■ TASK GOAL
Gather every line of the records below that contains the word "many", and copy each one in full.

[Start of DATA PROVIDED]

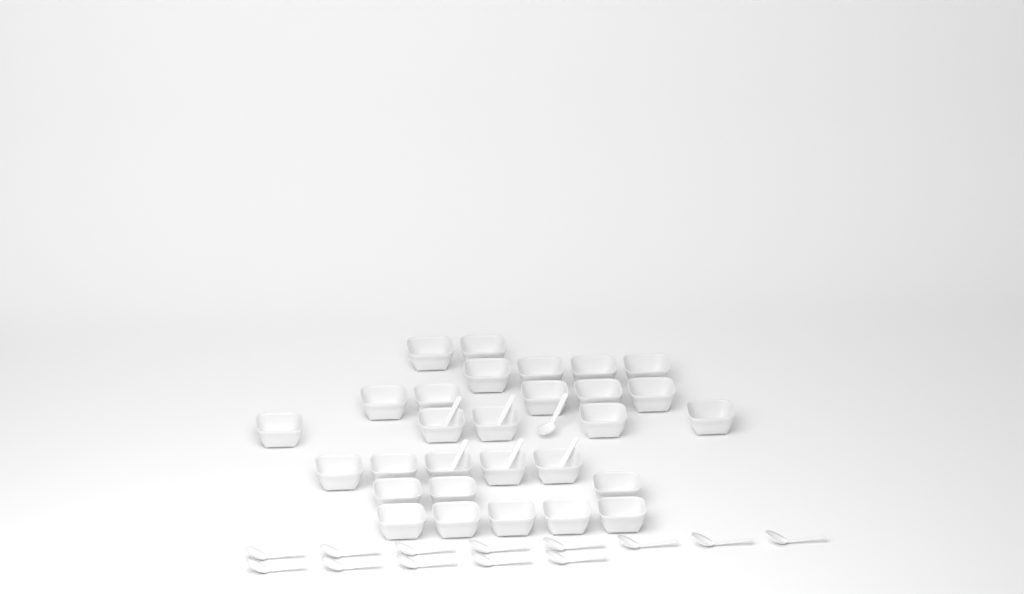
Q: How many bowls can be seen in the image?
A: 29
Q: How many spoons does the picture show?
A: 19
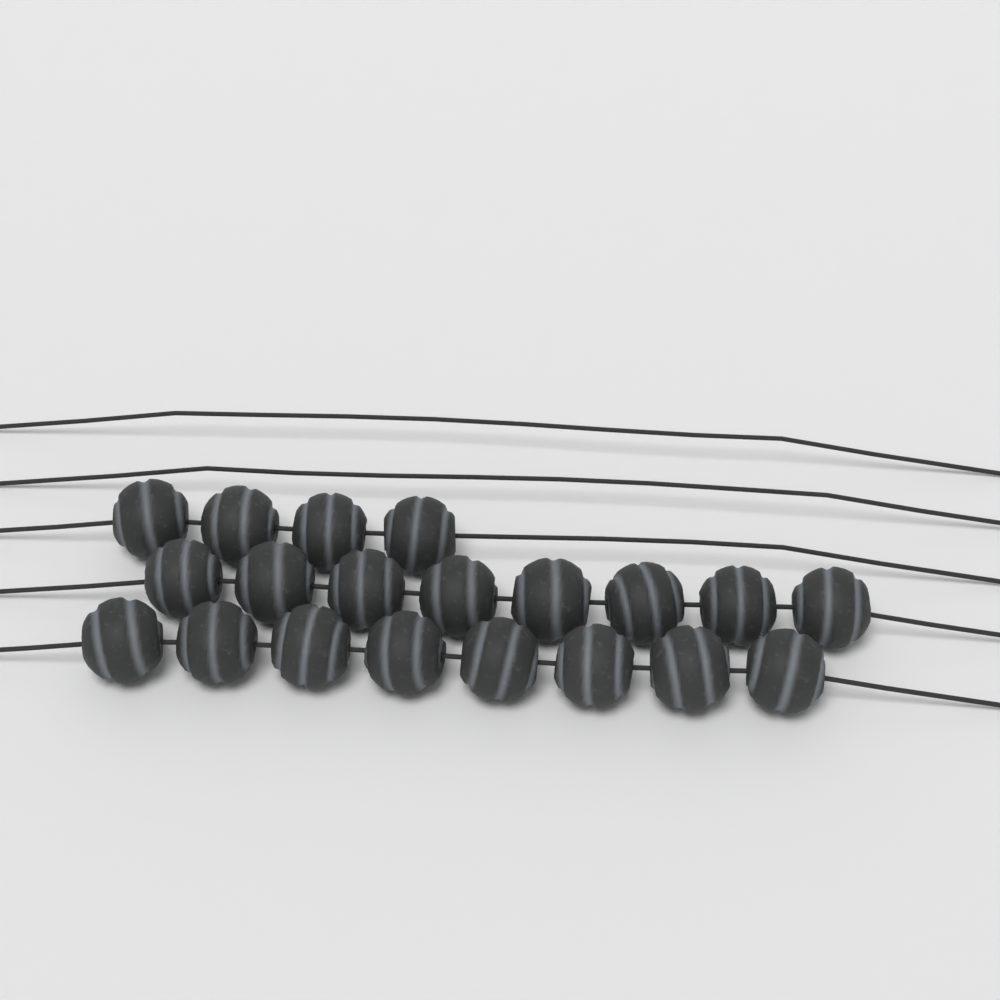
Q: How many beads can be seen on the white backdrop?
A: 20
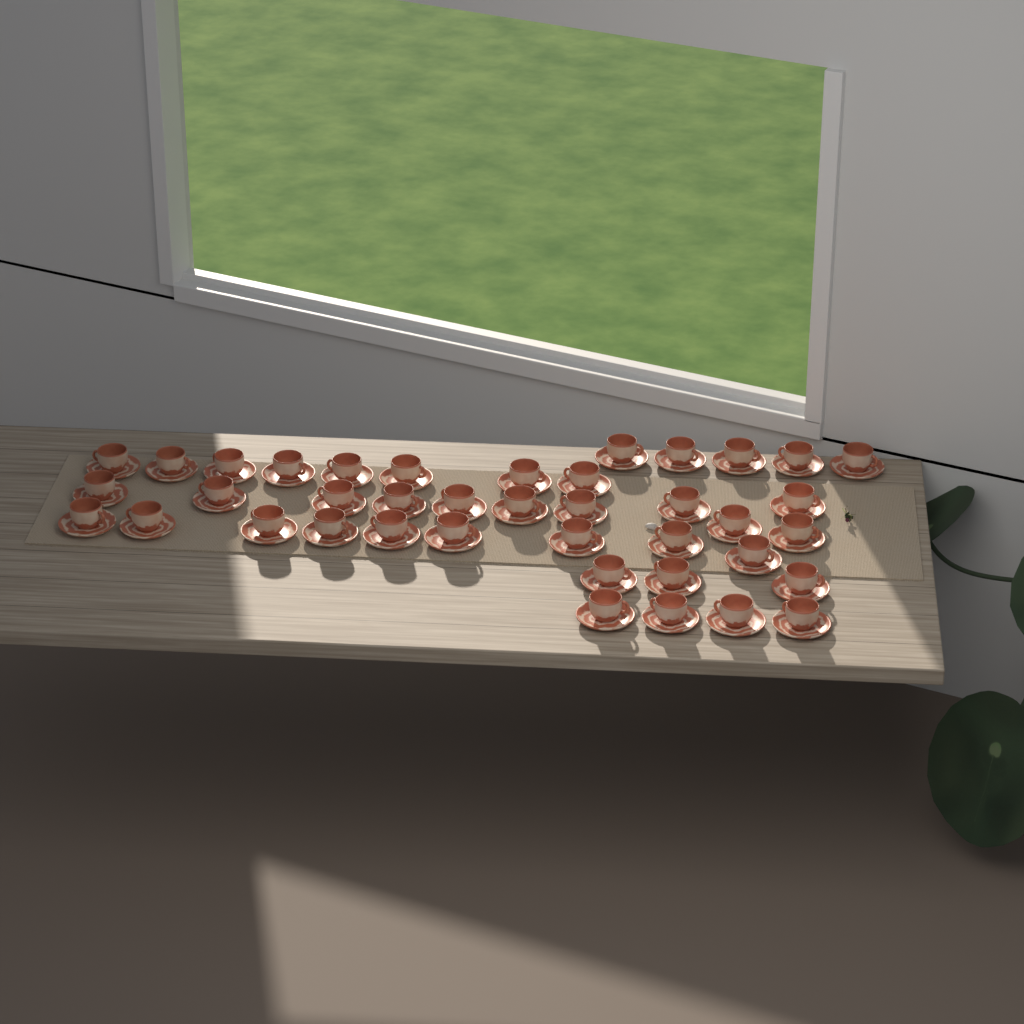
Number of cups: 40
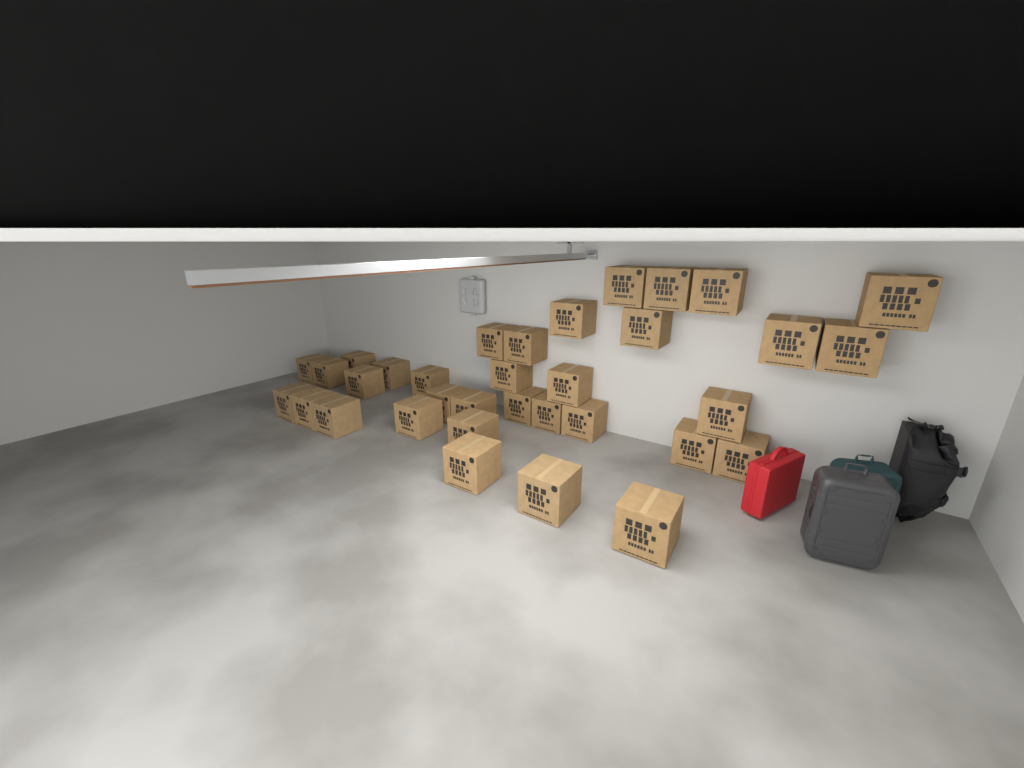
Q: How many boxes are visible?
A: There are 34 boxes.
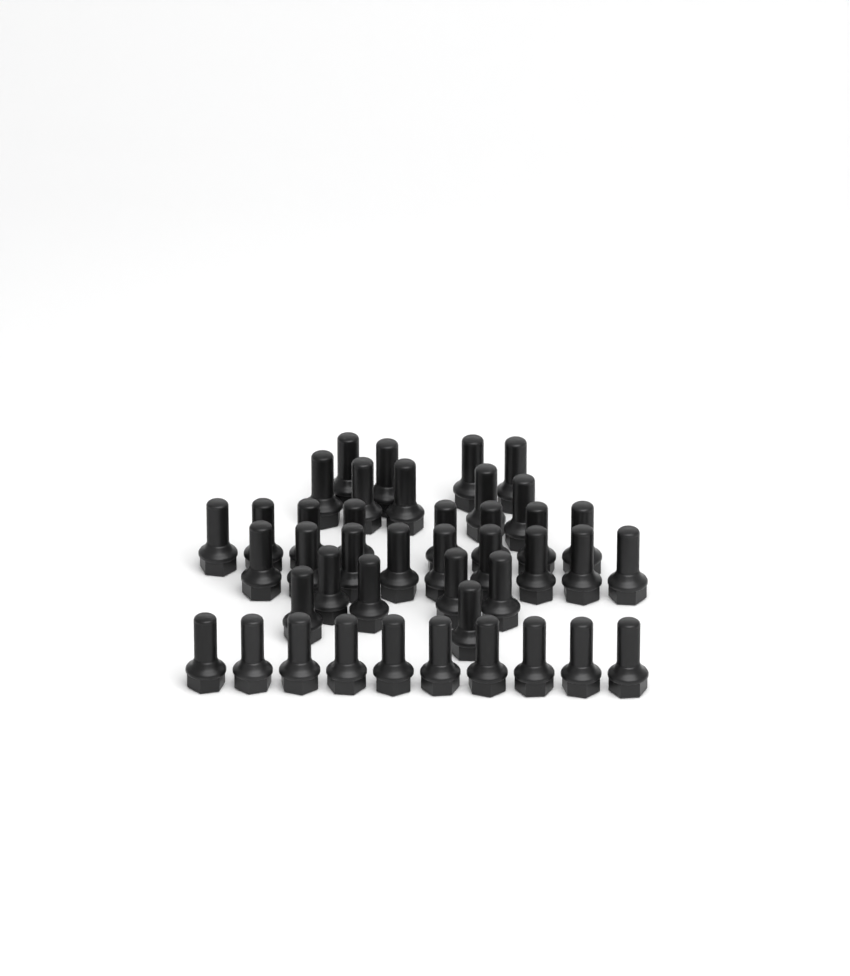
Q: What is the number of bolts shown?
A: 42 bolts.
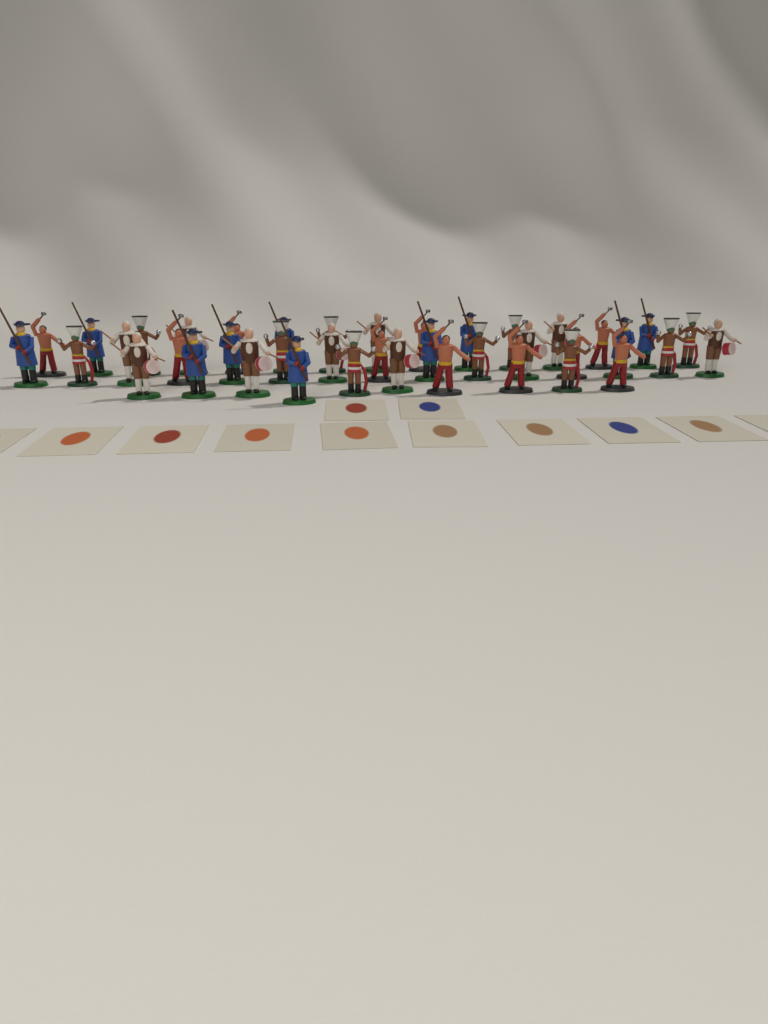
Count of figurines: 40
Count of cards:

[End of DATA PROVIDED]

■ TASK RESPONSE
Q: How many bowls can be seen in the image?
Q: How many spoons does the picture show?
Q: How many beads can be seen on the white backdrop?
Q: How many boxes are visible?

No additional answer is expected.